→ GOAL OF THE EXERCISE
Give again, word for word, the lines below that run from the line with "GET IN TOUCH" through the line with "and population growth.". Drop the pictures.

+++ DATA PROVIDED +++

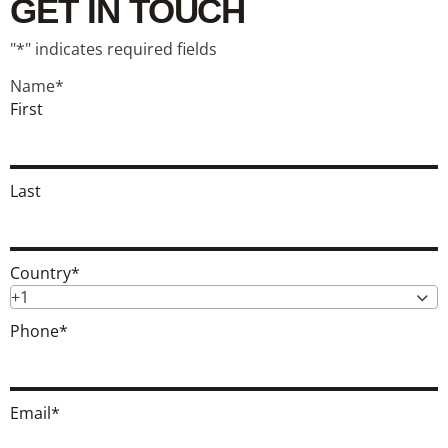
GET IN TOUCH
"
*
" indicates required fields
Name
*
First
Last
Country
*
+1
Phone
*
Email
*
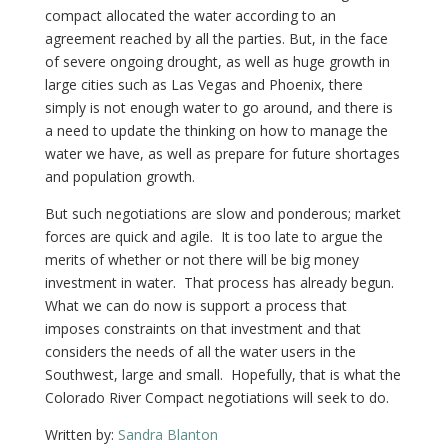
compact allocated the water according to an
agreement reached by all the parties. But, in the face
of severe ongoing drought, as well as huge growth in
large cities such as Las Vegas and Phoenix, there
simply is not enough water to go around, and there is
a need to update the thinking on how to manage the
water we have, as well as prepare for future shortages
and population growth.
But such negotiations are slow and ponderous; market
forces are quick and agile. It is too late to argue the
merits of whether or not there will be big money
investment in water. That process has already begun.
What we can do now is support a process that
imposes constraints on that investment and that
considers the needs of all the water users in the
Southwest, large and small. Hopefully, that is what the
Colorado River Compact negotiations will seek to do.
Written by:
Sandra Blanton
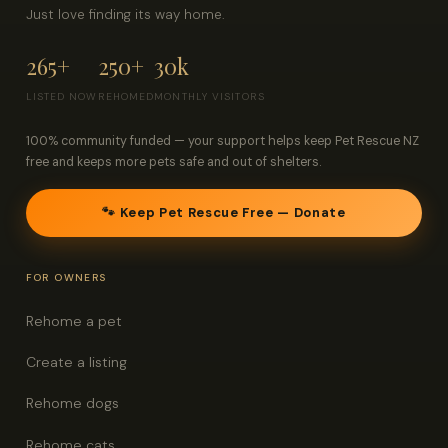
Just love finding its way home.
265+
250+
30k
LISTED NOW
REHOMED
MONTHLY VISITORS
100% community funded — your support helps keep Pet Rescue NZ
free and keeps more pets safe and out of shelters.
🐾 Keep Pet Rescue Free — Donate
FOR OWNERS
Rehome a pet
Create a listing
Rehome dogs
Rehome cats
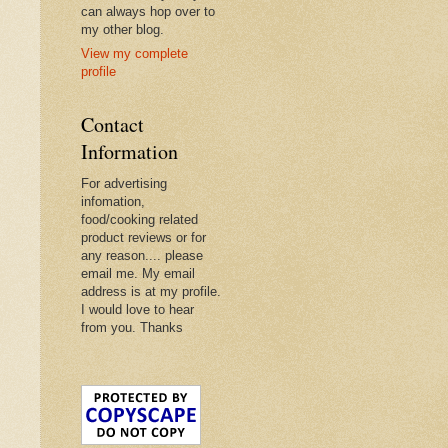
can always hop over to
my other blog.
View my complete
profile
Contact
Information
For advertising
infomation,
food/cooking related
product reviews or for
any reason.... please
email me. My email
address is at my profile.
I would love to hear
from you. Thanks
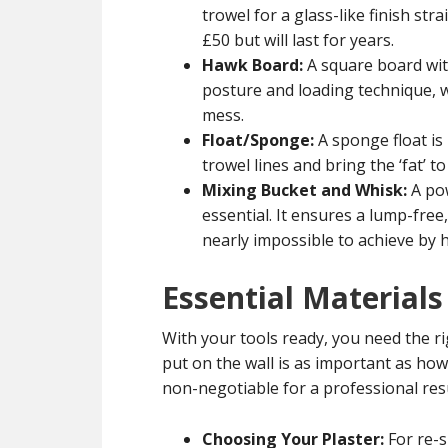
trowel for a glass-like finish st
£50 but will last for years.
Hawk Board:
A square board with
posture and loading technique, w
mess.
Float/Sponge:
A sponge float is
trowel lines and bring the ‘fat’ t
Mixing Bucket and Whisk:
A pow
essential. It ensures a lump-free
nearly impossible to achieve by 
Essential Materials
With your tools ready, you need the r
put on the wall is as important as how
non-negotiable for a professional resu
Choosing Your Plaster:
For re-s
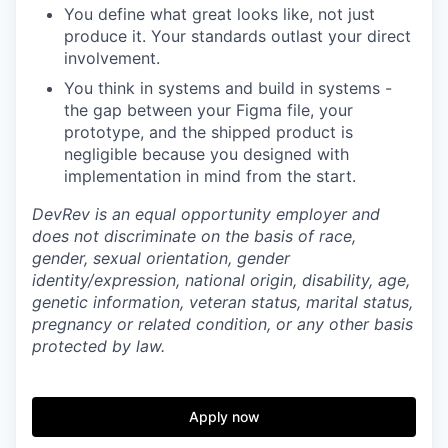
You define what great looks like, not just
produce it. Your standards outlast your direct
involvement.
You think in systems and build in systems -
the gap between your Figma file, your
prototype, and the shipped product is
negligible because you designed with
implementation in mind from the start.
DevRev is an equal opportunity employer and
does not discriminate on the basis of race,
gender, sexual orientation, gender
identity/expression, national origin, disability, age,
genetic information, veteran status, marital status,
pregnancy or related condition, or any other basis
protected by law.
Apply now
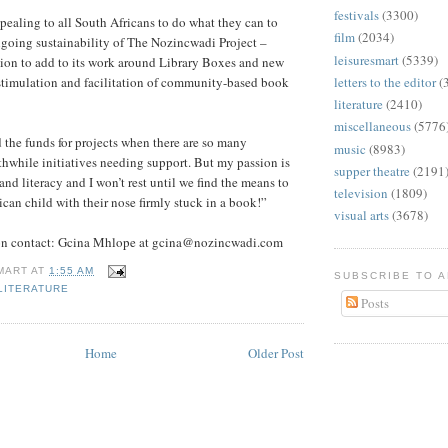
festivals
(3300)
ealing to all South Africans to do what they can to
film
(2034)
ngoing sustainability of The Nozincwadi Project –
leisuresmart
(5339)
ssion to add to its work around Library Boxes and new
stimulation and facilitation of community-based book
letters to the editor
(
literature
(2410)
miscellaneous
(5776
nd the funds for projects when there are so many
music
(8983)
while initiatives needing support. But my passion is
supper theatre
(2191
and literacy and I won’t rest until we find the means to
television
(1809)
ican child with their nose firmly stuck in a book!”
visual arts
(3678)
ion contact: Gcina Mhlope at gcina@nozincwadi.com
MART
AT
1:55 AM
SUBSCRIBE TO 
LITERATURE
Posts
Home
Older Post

+++
+++ DATA PROVIDED +++

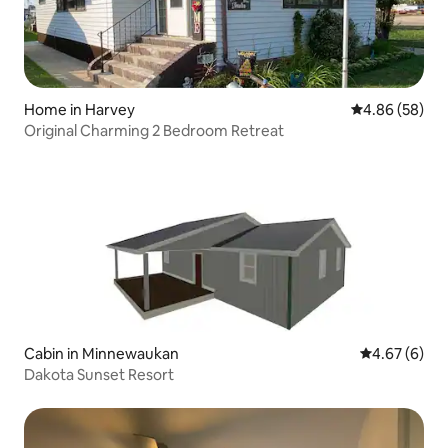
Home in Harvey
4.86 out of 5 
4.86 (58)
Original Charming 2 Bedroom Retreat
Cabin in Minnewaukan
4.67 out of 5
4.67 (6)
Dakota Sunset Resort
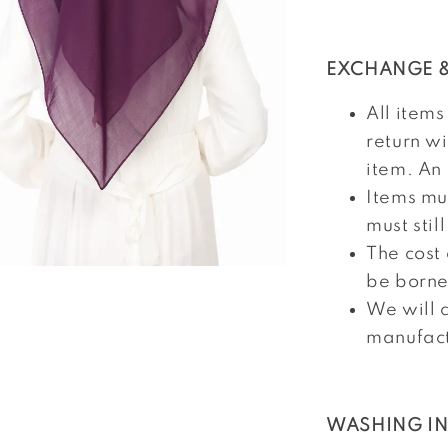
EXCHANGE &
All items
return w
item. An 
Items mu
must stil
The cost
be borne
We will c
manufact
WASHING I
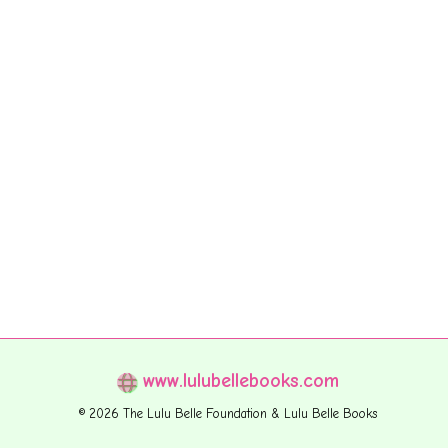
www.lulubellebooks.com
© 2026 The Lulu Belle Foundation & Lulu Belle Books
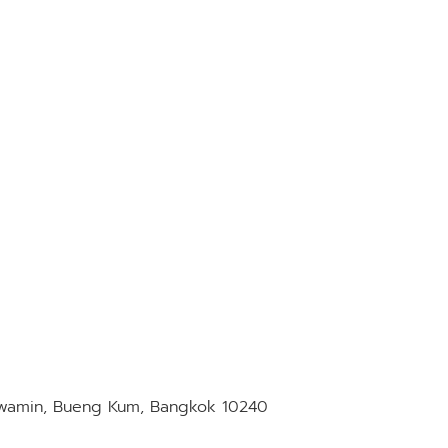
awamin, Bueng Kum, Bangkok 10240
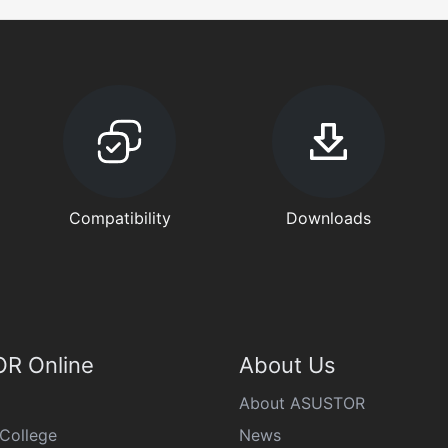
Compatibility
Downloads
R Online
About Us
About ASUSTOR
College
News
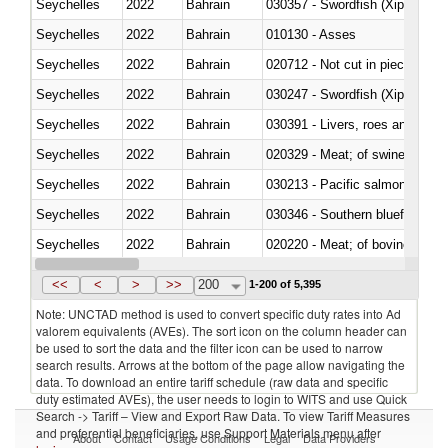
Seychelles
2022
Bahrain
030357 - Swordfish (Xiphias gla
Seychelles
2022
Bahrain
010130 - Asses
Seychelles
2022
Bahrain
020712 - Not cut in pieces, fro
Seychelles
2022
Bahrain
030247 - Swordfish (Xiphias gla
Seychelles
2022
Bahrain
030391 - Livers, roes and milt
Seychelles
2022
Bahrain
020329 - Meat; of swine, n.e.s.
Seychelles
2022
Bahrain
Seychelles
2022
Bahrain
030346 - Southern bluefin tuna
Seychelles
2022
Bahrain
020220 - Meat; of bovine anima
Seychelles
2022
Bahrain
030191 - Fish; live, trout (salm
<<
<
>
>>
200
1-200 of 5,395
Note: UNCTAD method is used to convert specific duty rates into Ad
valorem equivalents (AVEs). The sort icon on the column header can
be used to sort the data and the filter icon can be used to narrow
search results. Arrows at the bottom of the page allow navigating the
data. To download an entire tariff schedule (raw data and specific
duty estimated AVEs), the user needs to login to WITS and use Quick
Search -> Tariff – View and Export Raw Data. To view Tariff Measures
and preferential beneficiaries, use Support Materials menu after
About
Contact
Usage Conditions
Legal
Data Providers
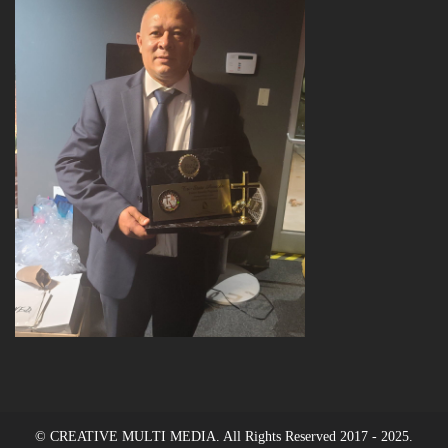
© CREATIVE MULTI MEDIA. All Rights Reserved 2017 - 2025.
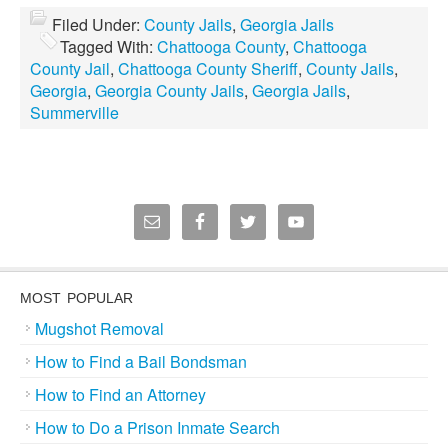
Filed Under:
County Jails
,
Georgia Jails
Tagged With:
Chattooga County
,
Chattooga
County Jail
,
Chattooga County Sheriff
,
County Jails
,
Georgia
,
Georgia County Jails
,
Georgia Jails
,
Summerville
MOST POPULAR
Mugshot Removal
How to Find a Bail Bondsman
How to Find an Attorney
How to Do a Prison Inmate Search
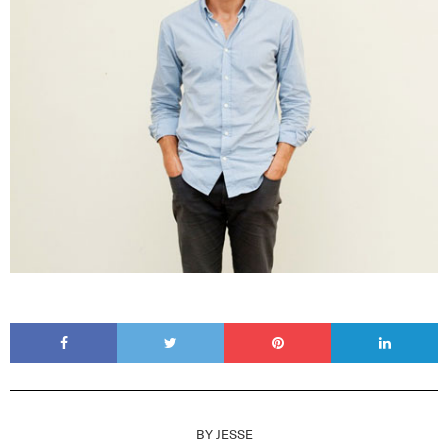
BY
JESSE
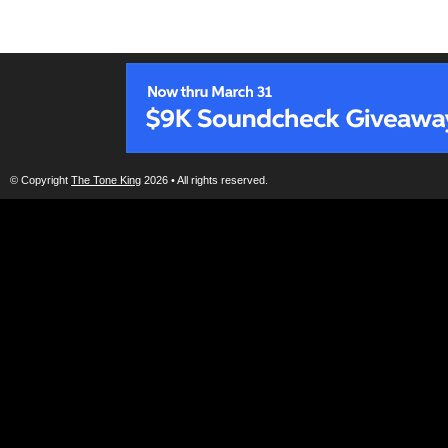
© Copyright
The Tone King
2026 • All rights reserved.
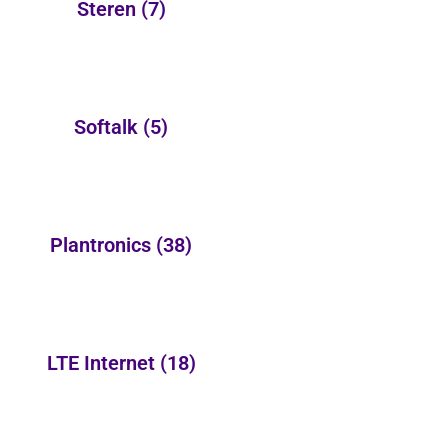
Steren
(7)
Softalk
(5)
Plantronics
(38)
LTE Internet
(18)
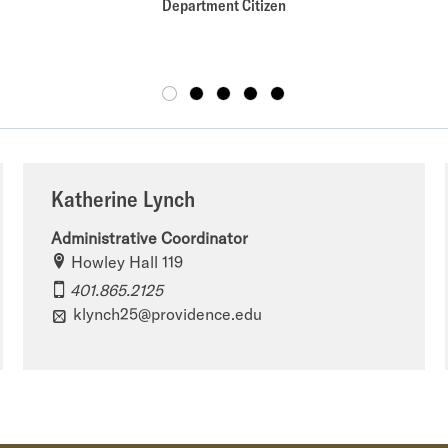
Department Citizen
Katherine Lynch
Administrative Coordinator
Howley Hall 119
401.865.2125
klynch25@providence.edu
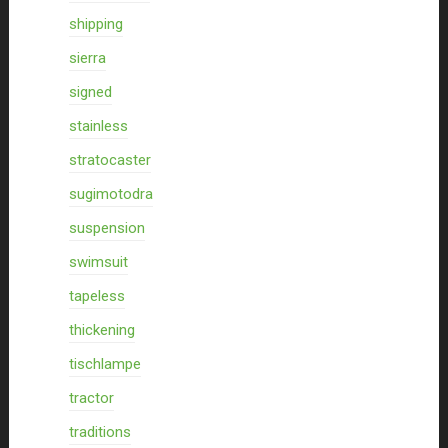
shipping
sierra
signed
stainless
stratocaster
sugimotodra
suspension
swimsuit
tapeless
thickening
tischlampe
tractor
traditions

+++

→ EXERCISE OUTPUT
GET IN TOUCH
"
*
" indicates required fields
Name
*
First
Last
Country
*
+1
Phone
*
Email
*
compact allocated the water according to an
agreement reached by all the parties. But, in the face
of severe ongoing drought, as well as huge growth in
large cities such as Las Vegas and Phoenix, there
simply is not enough water to go around, and there is
a need to update the thinking on how to manage the
water we have, as well as prepare for future shortages
and population growth.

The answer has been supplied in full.